The worlds all overlapped somehow, each of them coexisting in some impossible fashion with every other one, a myriad of planes arranged on the apparent surface of a sphere that could not possibly be real, since all of its points were coterminous with all of
the others. Still, all the countless places held distinct positions in relation to one another. Each of them was a thread in the pattern – a Pattern past his understanding, or anyone's, actually, though some few by much travel might get to know small parts of it, or might come to understand the spatial relationships on a limited scale. It could be traveled, but the order and position of the worlds within it changed constantly, from moment to moment. The important thing was to know what the Pattern was going to do next.
During the brief flickering moment when Herewiss tried to perceive the thought in its entirety, he knew with miserable certainty that he stood, or sat, right then, upon an uncountable number of locked doors. If he only had the
key, he could step through and be anywhere, anywhere he could possibly imagine. Sunspark had the key.

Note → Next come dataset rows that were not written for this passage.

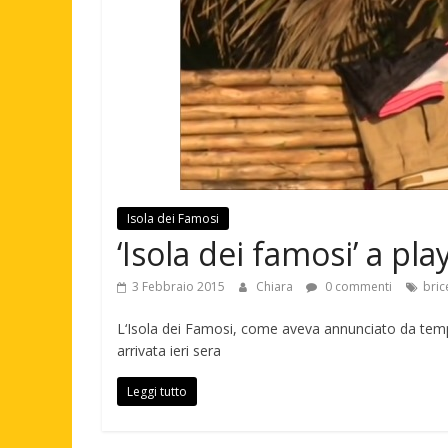
Isola dei Famosi
‘Isola dei famosi’ a pla
3 Febbraio 2015
Chiara
0 commenti
bric
L‘Isola dei Famosi, come aveva annunciato da temp
arrivata ieri sera
Leggi tutto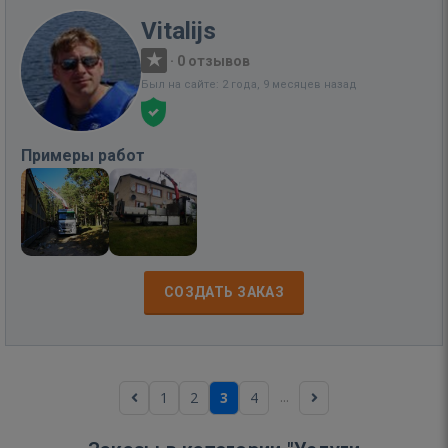
Vitalijs
·
0 отзывов
Был на сайте: 2 года, 9 месяцев назад
Примеры работ
СОЗДАТЬ ЗАКАЗ
...
1
2
3
4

The hope and jealousy that ran through Herewiss in that one bare moment were terrible, but they didn't last long; they dwindled and fragmented as the thought did when Sunspark finally pulled away from the contact. Herewiss found himself left with a few pallid shreds of the original concept. I'm not big enough of soul to hold so much at once, he said to himself when he could think clearly again.
(That's where you come from?) he said.
(Somewhere there. I've forgotten exactly where. I've been so many places.)
(Can you take other people into those – those places?)
(No. It's a skill that each must learn for himself.)
(Oh . . .) Herewiss sighed, shook his head. (Well. You're a fire elemental, aren't you?)
(I am fire, certainly,) it said.
(How did it happen that you got caught out in the rain?)
(I was eating,) it said, and Herewiss thought of the distant brushfire he had seen. (I was careless, perhaps –I knew the storm was coming, but I thought I could elude it just before it started to rain. However, the rain came very suddenly, and very hard, so that the shock weakened me –and then it wouldn't let up. I thought I would go mad or mindless – we do that when too much water touches us. It is a terrible thing.)